Trivial they may seem, but in a play packed with visceral violence, the stunt props had better be perfect. Fortunately, we see Carl’s hands and feet shorn away to bloody stumps by a shredding machine without a hitch. When Rod is stabbed in the throat by Tinker, he dies a slick and believable death. Even the infamous anal rape scene is, hideously, believable. These details matter, particularly in Kane’s work that has so often been pigeonholed as an assault on realism. Whilst Cleansed breaks utterly with dramatic naturalism, it nonetheless holds up a mirror to the very real atrocities of the last century. It exposes us as audiences who leer over documentary disaster porn, while eviscerating our excuse that we are just watching real-world events.
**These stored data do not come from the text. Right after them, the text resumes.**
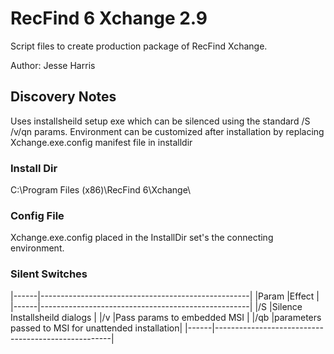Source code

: # RecFind 6 Xchange 2.9
Script files to create production package of RecFind Xchange.

Author: Jesse Harris

## Discovery Notes
Uses installsheild setup exe which can be silenced using the standard /S /v/qn params.
Environment can be customized after installation by replacing Xchange.exe.config manifest file in installdir

### Install Dir
C:\Program Files (x86)\RecFind 6\Xchange\

### Config File
Xchange.exe.config placed in the InstallDir set's the connecting environment.

### Silent Switches
|------|----------------------------------------------------|
|Param |Effect                                              |
|------|----------------------------------------------------|
|/S    |Silence Installsheild dialogs                       |
|/v    |Pass params to embedded MSI                         |
|/qb   |parameters passed to MSI for unattended installation|
|------|----------------------------------------------------|
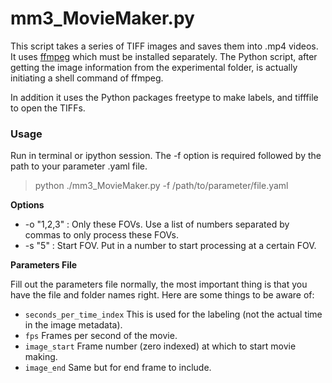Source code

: # mm3_MovieMaker.py

This script takes a series of TIFF images and saves them into .mp4 videos. It uses [ffmpeg](https://trac.ffmpeg.org/wiki/CompilationGuide/MacOSX) which must be installed separately. The Python script, after getting the image information from the experimental folder, is actually initiating a shell command of ffmpeg.

In addition it uses the Python packages freetype to make labels, and tifffile to open the TIFFs.

### Usage
Run in terminal or ipython session. The -f option is required followed by the path to your parameter .yaml file.
> python ./mm3_MovieMaker.py -f /path/to/parameter/file.yaml

**Options**
* -o "1,2,3" : Only these FOVs. Use a list of numbers separated by commas to only process these FOVs.
* -s "5" : Start FOV. Put in a number to start processing at a certain FOV.

**Parameters File**

Fill out the parameters file normally, the most important thing is that you have the file and folder names right. Here are some things to be aware of:
* `seconds_per_time_index` This is used for the labeling (not the actual time in the image metadata).
* `fps` Frames per second of the movie.
* `image_start` Frame number (zero indexed) at which to start movie making.
* `image_end` Same but for end frame to include.
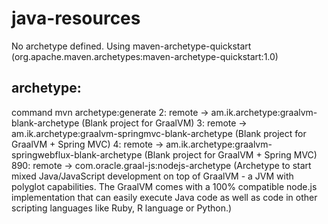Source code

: # java-resources

No archetype defined. Using maven-archetype-quickstart (org.apache.maven.archetypes:maven-archetype-quickstart:1.0)
## archetype:
command   mvn archetype:generate
2: remote -> am.ik.archetype:graalvm-blank-archetype (Blank project for GraalVM)
3: remote -> am.ik.archetype:graalvm-springmvc-blank-archetype (Blank project for GraalVM + Spring MVC)
4: remote -> am.ik.archetype:graalvm-springwebflux-blank-archetype (Blank project for GraalVM + Spring MVC)
890: remote -> com.oracle.graal-js:nodejs-archetype (Archetype to start mixed Java/JavaScript development on top of
        GraalVM - a JVM with polyglot capabilities. The GraalVM comes
        with a 100% compatible node.js implementation that can easily execute
        Java code as well as code in other scripting languages like Ruby,
        R language or Python.)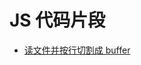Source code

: JS 代码片段
================

* [读文件并按行切割成 buffer](https://github.com/Chunlin-Li/my-js-snippet/tree/master/libs/split-to-line)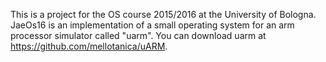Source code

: This is a project for the OS course 2015/2016 at the University of Bologna.
JaeOs16 is an implementation of a small operating system for an arm processor simulator called "uarm".
You can download uarm at https://github.com/mellotanica/uARM.
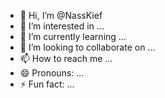 - 👋 Hi, I’m @NassKief
- 👀 I’m interested in ...
- 🌱 I’m currently learning ...
- 💞️ I’m looking to collaborate on ...
- 📫 How to reach me ...
- 😄 Pronouns: ...
- ⚡ Fun fact: ...

<!---
NassKief/NassKief is a ✨ special ✨ repository because its `README.md` (this file) appears on your GitHub profile.
You can click the Preview link to take a look at your changes.
--->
When critics accused Blasted of being gratuitously violent and devoid of meaning, Kane hit back. Blasted was about the continuities between the evil one might perpetrate in a Leeds hotel room and the atrocities of the twentieth-century. “The logical conclusion”, she observed, “of the attitude that produces an isolated rape in England is the rape camps in Bosnia and the logical conclusion to the way society expects men to behave is war” (Ken Urban, An Ethics of Catastrophe: The Theatre of Sarah Kane). With this in mind, it is easier to understand Kane’s claim that Cleansed was inspired by a Roland Barthes line that “being in love is like being in Auschwitz”. The vile and violent aspects of love so often come together in her characters’ tortured cries about faith and betrayal.
The acting is superb: distressingly, hauntingly, achingly excellent. Terry’s Grace is demonic in her distress, Matthew Tennyson’s Robin is as raw and tender as a wound, and Tom Mothersdale’s Tinker is the kind of baddie to trip straight into your nightmares.
With flawless acting, credible staging and horribly apt execution, Mitchell’s production does Cleansed justice. It is a rough and raw justice, the kind meted out by sadomasochistic gaolors and pseudo-doctors, but it is honest too. Mitchell’s interpretation means Cleansed does exactly what Kane’s script demands: it gives equal regard to the intimacy of violence and the violence of intimacy.